In 1959 there was an exposition celebrating Oregon’s centennial in north Portland along the Columbia river in the Kenton neighborhood…”The Oregon Centennial Exposition and Trade Fair”.  The building pictured here, the Forest Products Pavilion,  was designed by John Storrs and was built as a permanent structure, though has since been torn down.  Inside the Pavilion was a giant wooden sculpture (“Monarch of the Forest”) 24 feet high built of wood by Manuel Izquierdo.  Apparently built off-site in four sections, the piece was then assembled inside the building.  After the exposition was over, the piece continued to stand in the pavilion but eventually was burned because caretakers thought it a “nuisance” for local children.  Here is Manuel constructing the piece…
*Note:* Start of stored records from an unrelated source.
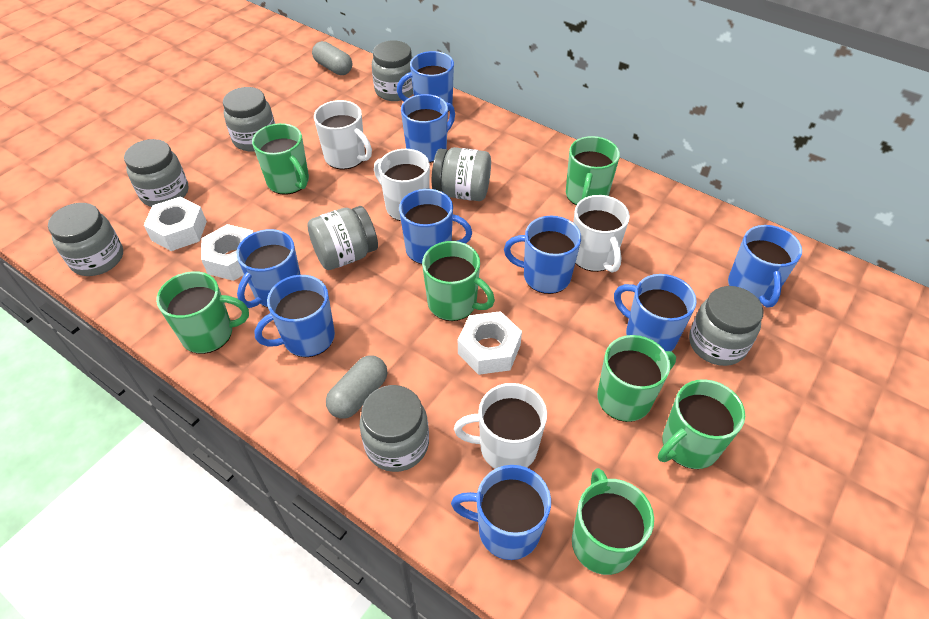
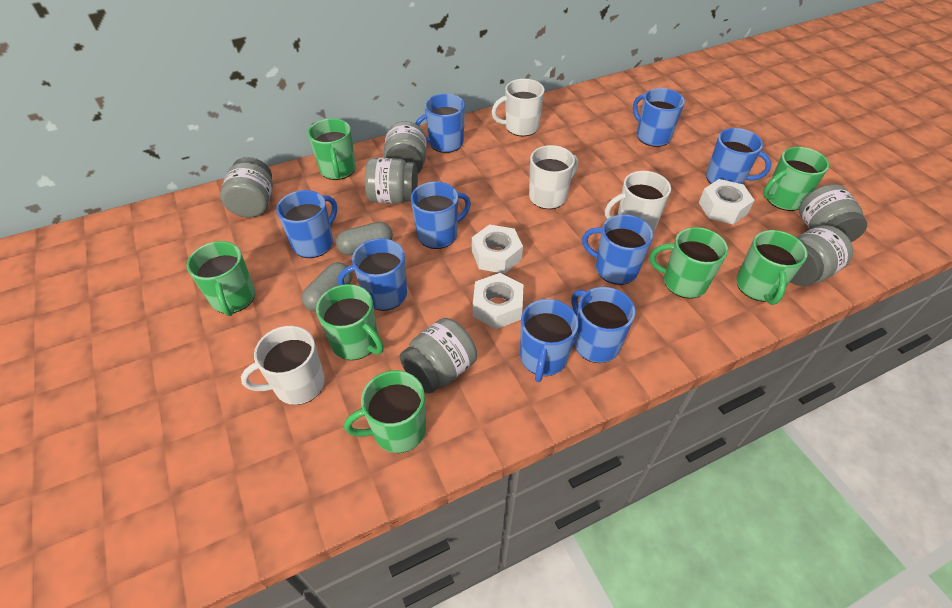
grey jar: 8 -> 6

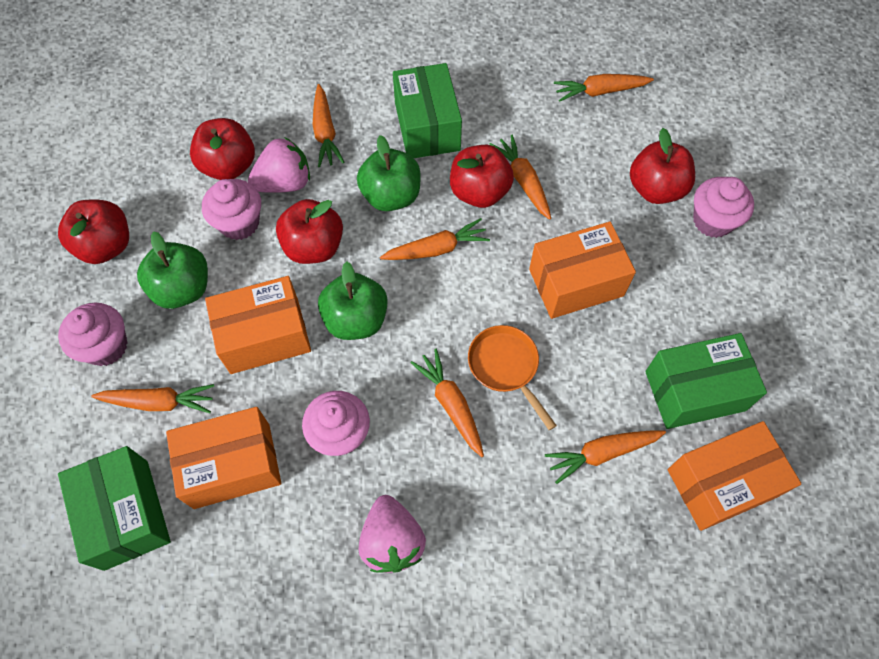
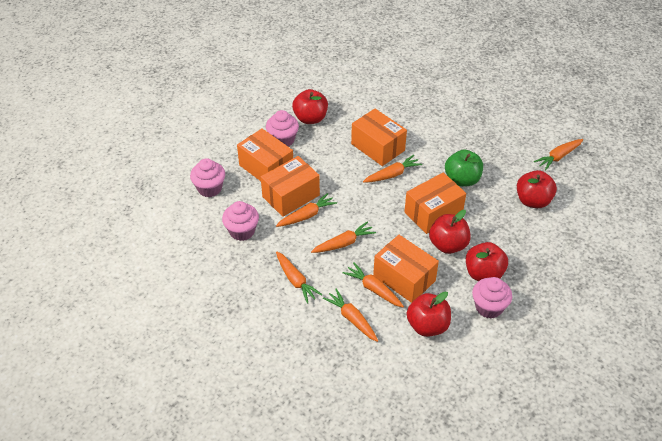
green apple: 3 -> 1
green box: 3 -> 0
orange box: 4 -> 5
orange pan: 1 -> 0
pink strawberry: 2 -> 0

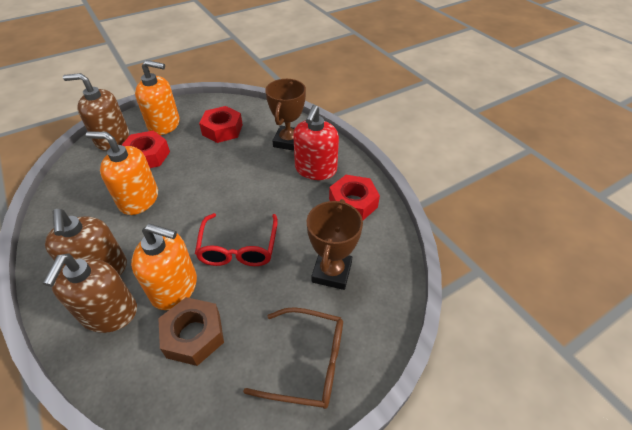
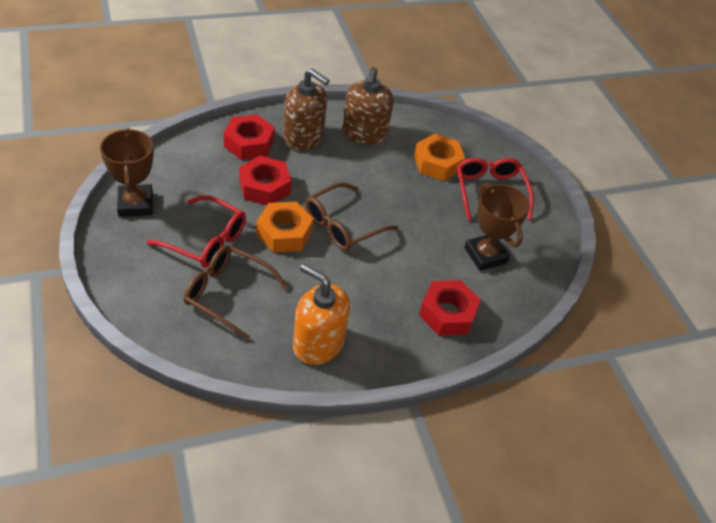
brown glasses: 1 -> 2
brown nut: 1 -> 0
brown soap dispenser: 3 -> 2
orange nut: 0 -> 2
orange soap dispenser: 3 -> 1
red glasses: 1 -> 2
red soap dispenser: 1 -> 0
and here is a newspaper clipping (Oregon Journal, April 26, 1960) discussing the fact that piece was missing and thought to be stolen…in fact, it had been burned (even though it had been sold)…

and here is a photo of the Storrs’ building with the “Monarch of the Forest” to the left of center…we’re still looking for good photos of the piece itself …

6 Comments

  1. paul bunyan, indeed! it seems incredible to us that (1. manuel had the mind that could conceive of and construct such a complex piece, (2. that the powers that be at the time could demolish their lovely, futuristic Storr’s building, and finally (3.that “the monarch of the forest” was deliberately torched as a ‘nuisance’. what a story. it’s a legend, isn’t it?

  2. Bonnie, what a great site! Thank you so much for doing this. It is hard enough to talk with art people locally but then put 45 miles between interested people and communication suffers terribly. This is a great way to wrap us in art news.

  3. Following the Izquierdo Trail with you and Roger is like reading an Oregon art mystery. Thanks for taking us along; one suspects there’s no end in sight until the show opens–and maybe not even then.